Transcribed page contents
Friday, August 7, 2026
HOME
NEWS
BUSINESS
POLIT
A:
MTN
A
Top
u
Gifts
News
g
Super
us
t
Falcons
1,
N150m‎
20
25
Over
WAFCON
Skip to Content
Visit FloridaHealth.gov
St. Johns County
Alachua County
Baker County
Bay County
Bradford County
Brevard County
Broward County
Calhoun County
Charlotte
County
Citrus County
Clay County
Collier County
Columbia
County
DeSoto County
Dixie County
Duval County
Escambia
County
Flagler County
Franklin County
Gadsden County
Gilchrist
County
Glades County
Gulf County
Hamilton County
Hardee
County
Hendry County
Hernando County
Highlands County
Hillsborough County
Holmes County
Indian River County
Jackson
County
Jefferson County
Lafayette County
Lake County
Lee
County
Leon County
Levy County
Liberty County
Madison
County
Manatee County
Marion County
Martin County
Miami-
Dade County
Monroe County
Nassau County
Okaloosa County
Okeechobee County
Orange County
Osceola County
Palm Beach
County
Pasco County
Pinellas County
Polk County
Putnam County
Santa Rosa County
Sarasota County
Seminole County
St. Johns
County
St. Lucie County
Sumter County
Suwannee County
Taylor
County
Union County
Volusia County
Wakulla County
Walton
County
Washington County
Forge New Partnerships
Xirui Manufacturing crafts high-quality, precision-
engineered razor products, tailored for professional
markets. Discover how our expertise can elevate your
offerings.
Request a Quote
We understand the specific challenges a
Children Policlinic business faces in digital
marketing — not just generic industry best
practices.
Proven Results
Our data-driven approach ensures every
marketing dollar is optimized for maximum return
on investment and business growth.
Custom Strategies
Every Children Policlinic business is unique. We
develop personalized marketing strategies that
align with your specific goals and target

EXERCISE >>
Which lines in the records above hold the string "marketing"? Copy each of them.

ANSWER TO THIS PROBLEM >>
marketing — not just generic industry best
marketing dollar is optimized for maximum return
develop personalized marketing strategies that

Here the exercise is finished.